Question your ChatGPT queries. Big data AI models slated to be the biggest catalyst of climate change

By Sanjay Sehgal, Chairman & CEO, MSys Technologies , Venture & Angel Investor, Philanthropist

This is not yet another article dictating the impending doom of climate change and its effects because we are past that precautionary tale. The climate crisis is real and the pace at which we adopt change to curb it is not fast enough or we are not scrutinising the impact of some of our most used tools & technologies. One such instance is of AI, a single GPT query consumes 15 times more energy than a Google search query. It consumes 500 ml of water to generate roughly 40 prompts. AI has a significantly more high water and energy consumption over your search engines and rightfully so to match the innovation. So asking random questions to ChatGPT has serious consequences to the environment, if not through the plagiarism done using it.

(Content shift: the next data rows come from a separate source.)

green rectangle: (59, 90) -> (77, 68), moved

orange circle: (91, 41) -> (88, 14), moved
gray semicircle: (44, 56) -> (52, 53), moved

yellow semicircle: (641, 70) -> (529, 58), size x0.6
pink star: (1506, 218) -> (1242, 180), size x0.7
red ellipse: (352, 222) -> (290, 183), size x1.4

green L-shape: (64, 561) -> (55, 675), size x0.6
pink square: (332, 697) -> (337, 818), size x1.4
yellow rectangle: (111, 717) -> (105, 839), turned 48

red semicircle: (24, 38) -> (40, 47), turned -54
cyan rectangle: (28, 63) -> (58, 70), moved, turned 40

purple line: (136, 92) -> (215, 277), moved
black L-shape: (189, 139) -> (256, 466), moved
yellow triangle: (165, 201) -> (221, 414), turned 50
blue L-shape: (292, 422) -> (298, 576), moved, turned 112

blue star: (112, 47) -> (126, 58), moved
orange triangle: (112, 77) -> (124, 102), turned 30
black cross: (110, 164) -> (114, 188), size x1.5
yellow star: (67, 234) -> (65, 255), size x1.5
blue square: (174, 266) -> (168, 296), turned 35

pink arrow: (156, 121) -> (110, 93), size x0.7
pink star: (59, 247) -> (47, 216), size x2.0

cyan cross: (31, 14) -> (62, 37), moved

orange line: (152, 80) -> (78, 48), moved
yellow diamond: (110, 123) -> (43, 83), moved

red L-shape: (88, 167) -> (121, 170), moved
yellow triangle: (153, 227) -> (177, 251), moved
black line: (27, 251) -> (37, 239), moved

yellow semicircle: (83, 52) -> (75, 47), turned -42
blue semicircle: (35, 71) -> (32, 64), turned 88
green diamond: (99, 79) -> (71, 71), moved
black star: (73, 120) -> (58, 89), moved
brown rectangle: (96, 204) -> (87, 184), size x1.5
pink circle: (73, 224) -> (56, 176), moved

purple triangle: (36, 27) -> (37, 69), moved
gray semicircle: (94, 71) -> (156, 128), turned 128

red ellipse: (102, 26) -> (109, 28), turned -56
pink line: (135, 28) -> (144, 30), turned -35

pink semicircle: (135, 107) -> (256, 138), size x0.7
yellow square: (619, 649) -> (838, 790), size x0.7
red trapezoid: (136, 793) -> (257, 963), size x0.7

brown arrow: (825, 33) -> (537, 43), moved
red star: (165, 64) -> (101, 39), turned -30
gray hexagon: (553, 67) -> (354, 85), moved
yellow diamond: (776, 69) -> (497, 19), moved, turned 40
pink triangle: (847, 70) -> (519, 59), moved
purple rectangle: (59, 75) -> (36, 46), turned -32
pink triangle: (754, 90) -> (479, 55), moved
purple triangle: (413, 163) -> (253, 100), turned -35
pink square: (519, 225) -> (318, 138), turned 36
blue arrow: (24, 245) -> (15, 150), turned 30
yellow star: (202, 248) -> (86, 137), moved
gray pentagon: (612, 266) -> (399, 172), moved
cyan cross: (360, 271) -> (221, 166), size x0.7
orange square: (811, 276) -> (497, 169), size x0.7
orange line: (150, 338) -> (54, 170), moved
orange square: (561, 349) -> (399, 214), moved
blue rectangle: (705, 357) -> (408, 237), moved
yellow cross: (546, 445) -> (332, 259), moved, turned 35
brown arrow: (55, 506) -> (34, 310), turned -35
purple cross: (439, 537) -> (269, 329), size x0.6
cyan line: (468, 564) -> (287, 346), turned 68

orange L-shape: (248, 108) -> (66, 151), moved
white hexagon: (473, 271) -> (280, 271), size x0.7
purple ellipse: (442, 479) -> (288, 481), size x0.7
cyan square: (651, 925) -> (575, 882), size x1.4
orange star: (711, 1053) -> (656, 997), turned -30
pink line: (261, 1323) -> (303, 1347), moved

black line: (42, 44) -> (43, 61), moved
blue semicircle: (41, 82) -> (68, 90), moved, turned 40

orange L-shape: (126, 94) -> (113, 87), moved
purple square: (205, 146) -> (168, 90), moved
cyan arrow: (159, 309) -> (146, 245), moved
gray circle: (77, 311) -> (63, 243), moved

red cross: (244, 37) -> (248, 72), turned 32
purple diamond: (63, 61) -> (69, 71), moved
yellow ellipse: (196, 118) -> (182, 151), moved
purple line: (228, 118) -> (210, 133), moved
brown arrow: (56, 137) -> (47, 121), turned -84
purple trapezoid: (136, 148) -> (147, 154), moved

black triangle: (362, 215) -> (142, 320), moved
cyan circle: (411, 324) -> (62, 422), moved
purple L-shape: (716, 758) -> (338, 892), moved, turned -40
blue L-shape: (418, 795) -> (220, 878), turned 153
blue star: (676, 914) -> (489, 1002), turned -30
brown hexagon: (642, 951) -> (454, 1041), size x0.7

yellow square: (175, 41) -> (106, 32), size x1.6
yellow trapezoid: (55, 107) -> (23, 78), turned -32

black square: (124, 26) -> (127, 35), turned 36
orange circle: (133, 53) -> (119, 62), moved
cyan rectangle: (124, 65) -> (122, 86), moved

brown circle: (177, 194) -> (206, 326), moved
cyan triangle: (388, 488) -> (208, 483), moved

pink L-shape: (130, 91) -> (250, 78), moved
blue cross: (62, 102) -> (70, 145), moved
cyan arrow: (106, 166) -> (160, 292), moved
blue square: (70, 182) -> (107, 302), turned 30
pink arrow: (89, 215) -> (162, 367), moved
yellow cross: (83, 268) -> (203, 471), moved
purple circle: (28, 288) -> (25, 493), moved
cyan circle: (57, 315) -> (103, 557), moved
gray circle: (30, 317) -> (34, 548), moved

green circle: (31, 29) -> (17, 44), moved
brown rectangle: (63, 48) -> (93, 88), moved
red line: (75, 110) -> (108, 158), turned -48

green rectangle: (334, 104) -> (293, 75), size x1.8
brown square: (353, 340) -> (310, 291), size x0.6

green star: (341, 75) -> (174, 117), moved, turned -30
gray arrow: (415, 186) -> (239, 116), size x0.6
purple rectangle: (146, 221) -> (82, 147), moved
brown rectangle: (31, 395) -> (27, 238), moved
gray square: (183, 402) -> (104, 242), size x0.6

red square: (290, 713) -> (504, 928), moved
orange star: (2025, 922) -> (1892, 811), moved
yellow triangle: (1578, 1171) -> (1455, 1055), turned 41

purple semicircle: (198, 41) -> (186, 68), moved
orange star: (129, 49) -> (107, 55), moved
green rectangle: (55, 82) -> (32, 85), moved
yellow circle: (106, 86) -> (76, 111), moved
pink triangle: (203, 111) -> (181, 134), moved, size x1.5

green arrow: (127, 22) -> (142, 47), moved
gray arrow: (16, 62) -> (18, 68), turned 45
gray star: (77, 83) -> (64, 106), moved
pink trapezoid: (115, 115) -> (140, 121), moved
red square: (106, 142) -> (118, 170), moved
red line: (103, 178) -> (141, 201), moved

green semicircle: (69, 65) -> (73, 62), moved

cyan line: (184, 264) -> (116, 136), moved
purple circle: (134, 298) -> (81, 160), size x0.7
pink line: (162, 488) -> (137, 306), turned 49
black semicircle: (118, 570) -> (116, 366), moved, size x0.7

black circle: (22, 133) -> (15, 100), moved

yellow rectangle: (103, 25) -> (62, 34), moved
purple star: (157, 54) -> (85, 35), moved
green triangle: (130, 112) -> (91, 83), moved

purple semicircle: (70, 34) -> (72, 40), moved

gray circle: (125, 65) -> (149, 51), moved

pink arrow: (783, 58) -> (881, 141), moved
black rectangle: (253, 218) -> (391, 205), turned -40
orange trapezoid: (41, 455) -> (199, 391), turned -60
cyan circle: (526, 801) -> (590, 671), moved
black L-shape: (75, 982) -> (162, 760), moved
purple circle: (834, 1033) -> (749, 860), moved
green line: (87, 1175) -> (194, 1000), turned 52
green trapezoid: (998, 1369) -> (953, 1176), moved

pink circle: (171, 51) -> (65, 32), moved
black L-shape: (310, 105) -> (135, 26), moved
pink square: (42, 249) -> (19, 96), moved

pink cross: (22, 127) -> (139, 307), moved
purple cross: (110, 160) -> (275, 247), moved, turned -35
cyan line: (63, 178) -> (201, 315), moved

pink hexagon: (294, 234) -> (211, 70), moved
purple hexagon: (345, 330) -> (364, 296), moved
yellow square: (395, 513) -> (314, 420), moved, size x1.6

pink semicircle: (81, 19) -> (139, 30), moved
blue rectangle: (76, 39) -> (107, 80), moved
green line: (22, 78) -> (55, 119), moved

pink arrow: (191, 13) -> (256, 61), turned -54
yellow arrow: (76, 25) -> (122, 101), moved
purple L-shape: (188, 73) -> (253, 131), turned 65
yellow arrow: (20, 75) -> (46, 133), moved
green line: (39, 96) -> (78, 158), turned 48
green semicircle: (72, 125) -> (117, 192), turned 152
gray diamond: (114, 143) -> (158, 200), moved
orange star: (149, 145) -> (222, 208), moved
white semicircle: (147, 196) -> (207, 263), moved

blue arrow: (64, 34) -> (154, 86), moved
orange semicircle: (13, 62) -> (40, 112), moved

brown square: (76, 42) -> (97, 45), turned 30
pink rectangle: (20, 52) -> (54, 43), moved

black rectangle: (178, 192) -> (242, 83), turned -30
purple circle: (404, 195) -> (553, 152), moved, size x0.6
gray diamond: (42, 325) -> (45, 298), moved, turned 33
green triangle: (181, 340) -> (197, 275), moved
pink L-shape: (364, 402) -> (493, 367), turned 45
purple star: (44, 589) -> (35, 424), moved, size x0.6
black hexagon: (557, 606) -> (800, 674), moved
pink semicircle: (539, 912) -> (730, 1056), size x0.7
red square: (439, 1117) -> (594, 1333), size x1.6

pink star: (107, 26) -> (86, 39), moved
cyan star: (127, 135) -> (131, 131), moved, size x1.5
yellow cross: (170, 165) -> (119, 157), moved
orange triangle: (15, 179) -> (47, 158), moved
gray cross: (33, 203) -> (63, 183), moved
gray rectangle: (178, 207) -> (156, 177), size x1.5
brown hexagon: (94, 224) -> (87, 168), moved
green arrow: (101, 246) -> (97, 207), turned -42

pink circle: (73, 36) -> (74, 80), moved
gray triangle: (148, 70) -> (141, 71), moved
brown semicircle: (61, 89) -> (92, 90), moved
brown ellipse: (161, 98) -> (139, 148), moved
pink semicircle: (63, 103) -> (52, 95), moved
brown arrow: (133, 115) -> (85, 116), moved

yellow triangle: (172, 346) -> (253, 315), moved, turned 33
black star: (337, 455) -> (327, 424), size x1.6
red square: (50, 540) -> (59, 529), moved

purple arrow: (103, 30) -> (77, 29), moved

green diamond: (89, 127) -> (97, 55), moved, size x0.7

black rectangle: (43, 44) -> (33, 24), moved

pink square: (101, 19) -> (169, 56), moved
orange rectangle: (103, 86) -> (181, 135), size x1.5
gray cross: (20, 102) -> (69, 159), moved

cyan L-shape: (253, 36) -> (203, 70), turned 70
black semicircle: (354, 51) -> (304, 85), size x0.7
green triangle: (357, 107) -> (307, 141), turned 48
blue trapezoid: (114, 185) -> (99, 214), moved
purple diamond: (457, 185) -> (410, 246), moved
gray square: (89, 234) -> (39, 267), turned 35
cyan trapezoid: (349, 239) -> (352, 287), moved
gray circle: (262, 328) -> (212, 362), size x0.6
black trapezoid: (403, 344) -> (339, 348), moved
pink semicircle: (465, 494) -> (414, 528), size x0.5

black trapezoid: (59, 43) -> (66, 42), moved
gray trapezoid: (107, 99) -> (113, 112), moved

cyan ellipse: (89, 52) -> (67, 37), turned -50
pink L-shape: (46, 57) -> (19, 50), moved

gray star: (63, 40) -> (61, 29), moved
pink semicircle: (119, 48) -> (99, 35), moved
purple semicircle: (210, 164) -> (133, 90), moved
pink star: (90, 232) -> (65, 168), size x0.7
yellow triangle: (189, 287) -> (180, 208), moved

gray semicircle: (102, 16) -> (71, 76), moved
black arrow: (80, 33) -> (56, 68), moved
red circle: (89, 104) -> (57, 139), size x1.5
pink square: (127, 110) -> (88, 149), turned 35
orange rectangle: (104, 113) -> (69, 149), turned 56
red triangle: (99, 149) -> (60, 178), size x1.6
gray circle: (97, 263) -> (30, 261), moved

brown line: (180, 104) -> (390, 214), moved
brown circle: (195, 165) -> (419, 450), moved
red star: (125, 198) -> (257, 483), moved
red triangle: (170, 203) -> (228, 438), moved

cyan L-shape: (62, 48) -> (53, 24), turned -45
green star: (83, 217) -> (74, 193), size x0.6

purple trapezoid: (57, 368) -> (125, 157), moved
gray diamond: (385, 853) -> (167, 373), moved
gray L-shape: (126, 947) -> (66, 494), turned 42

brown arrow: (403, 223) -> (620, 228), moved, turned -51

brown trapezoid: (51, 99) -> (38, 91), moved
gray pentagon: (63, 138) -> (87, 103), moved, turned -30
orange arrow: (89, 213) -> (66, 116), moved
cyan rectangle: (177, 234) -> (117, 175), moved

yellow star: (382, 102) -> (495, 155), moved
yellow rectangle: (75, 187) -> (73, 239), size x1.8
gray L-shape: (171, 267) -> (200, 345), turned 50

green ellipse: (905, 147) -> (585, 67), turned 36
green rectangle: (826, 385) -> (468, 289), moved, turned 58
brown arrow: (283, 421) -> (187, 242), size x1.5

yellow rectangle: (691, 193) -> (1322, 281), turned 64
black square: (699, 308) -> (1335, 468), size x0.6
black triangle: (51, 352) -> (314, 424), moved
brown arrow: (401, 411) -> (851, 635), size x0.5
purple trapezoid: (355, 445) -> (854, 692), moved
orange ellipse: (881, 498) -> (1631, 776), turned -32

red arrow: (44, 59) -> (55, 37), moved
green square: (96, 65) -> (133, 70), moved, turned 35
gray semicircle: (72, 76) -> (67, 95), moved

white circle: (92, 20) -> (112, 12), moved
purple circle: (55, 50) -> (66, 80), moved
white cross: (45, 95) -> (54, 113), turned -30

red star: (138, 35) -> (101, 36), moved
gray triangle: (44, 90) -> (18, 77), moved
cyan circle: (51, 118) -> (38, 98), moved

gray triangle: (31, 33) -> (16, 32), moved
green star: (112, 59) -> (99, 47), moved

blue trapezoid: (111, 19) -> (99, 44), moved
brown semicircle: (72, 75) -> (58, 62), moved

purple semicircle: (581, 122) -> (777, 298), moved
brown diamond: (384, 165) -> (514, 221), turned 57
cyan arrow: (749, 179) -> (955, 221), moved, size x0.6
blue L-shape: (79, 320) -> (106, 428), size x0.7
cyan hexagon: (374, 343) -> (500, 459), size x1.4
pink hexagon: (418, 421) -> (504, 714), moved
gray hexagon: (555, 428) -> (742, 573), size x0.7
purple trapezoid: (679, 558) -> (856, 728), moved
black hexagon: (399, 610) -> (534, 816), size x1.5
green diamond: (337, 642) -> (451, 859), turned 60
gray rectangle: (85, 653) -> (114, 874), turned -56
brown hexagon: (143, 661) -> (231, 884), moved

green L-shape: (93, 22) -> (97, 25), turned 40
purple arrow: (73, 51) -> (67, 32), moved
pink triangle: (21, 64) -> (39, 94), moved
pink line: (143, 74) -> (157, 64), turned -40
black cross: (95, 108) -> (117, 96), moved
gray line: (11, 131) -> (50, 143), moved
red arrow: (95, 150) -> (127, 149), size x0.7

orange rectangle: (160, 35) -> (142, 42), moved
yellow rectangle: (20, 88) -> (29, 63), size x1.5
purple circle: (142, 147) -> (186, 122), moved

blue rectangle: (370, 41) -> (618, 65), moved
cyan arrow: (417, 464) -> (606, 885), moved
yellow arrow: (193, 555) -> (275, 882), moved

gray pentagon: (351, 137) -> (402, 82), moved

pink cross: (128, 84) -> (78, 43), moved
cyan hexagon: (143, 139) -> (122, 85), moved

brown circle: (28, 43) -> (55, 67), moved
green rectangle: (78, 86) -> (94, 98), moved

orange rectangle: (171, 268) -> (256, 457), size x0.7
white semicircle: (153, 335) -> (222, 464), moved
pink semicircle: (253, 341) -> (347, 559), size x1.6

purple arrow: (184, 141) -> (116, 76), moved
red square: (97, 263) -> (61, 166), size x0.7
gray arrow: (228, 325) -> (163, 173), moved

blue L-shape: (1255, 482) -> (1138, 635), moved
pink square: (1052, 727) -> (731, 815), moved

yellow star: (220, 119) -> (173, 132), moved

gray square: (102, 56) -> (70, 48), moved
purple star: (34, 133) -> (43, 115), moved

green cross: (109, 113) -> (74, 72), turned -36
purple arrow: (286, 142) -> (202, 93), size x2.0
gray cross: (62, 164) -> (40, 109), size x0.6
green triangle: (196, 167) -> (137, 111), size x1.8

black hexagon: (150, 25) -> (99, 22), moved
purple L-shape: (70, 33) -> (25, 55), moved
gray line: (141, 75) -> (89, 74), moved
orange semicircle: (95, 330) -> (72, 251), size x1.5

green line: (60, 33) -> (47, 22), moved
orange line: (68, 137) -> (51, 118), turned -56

While it is hard to ascertain the exact impact caused by the AI systems, it is no surprise that the development, maintenance, upgrade, and eventual disposal of AI technology all come with a large carbon footprint. The urgency to address this is crucial because as datasets and models evolve, the energy required to train and run AI models also rises which has then a significant influence on greenhouse gas emissions and eventually aggravates climate change.

Billion-dollar problem or solution in making?
There is strong advocacy from tech leaders globally on decarbonising the industry with the help of tech and AI-based solutions. For instance, Google DeepMind. Google’s DeepMind is leveraging AI to optimize energy consumption in data centers and reduce cooling costs by up to 40%. The Nation Grid ESO, electricity system operator for Great Britain, also uses AI to improve the accuracy of its forecasts of demand for electricity, enabling better integration of renewable energy. The use case of AI to save the planet is also evolving.

UNEP’s world environment
Situation Room (WESR) which was launched in 2022 is developing a centralised system to analyze huge chunks of data to predict CO2 atmospheric concentration, changes in glacier mass and sea level rise. Using AI to solve climate change is also ironic considering the carbon footprint of AI itself. A 2019 study called The MIT Technology Review indicates that a single AI model can emit up to 6,26,000 pounds of carbon dioxide equivalent to five average American Cars’ total lifetime carbon dioxide emissions.

Who will bell the cat?
A collaborative and transparent approach between government and AI companies to create independent industry bodies that have representation & objectivity is the need of the hour. Proactive measures suggested by the body should help create a framework for judicial laws while promoting innovation that helps create clean energy solutions.

On an immediate basis, there needs to be more conversations and awareness generated around the urgency of the situation. Transparency is a tricky road for tech companies but with proper channels of communication and intensive pressure to be eco-conscious, there is hope to yield AI as a tool and not a weapon against the environment.